## Page extract
------------------------------
Helios Video Generation¶
Source https://github.com/vllm-project/vllm-omni/tree/main/examples/offline_inference/helios.
Helios is a text-to-video (T2V), image-to-video (I2V), and video-to-video (V2V) diffusion model. This example demonstrates end-to-end video generation using vLLM-Omni with three model variants:
| Variant | Description | Key Features |
|---|---|---|
| Helios-Base | Base model, Stage 1 only | Single-stage denoising, guidance_scale=5.0 |
| Helios-Mid | Mid model, Stage 2 pyramid | Multi-stage pyramid denoising, CFG-Zero* support |
| Helios-Distilled | Distilled model, Stage 2+3 | Few-step inference with DMD, guidance_scale=1.0 |
Setup¶
Please refer to the stage configuration documentation to configure memory allocation appropriately for your hardware setup.
------------------------------
## Challenges
[1] In the Helios video generation page, which model variant supports CFG-Zero*?
[2] List every model variant named in the Helios video generation page.

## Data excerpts
------------------------------
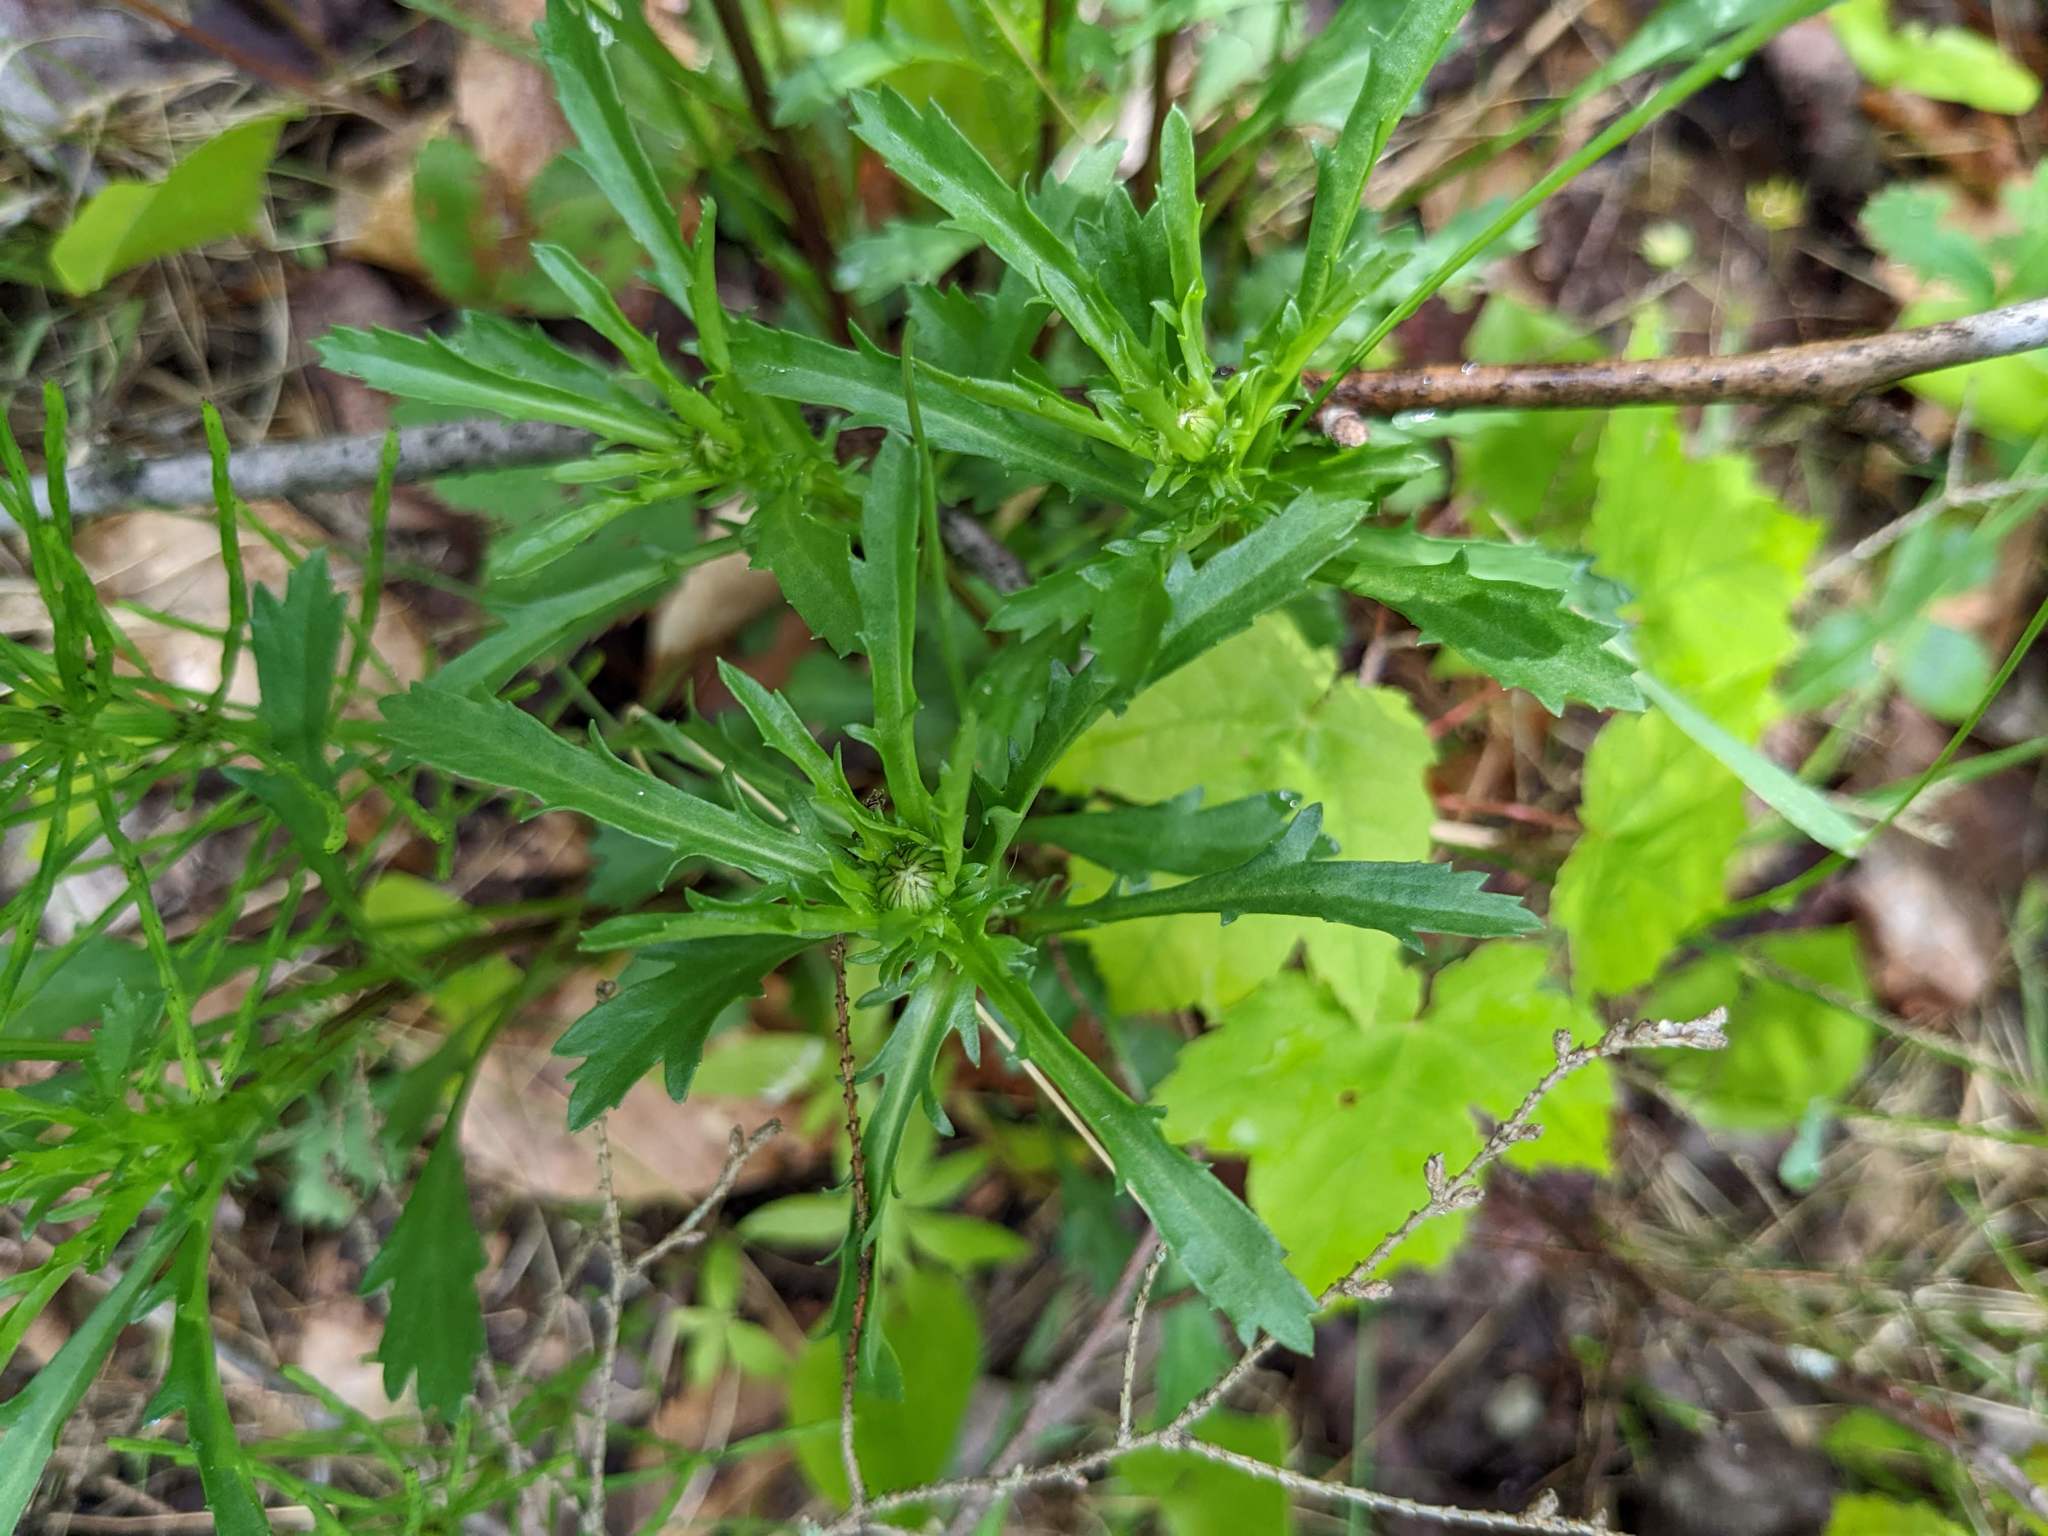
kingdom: Plantae
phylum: Tracheophyta
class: Magnoliopsida
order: Asterales
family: Asteraceae
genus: Leucanthemum
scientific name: Leucanthemum vulgare
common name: Oxeye daisy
------------------------------
## Responses to the tasks
[1] Helios-Mid

[2] Helios-Base, Helios-Mid, Helios-Distilled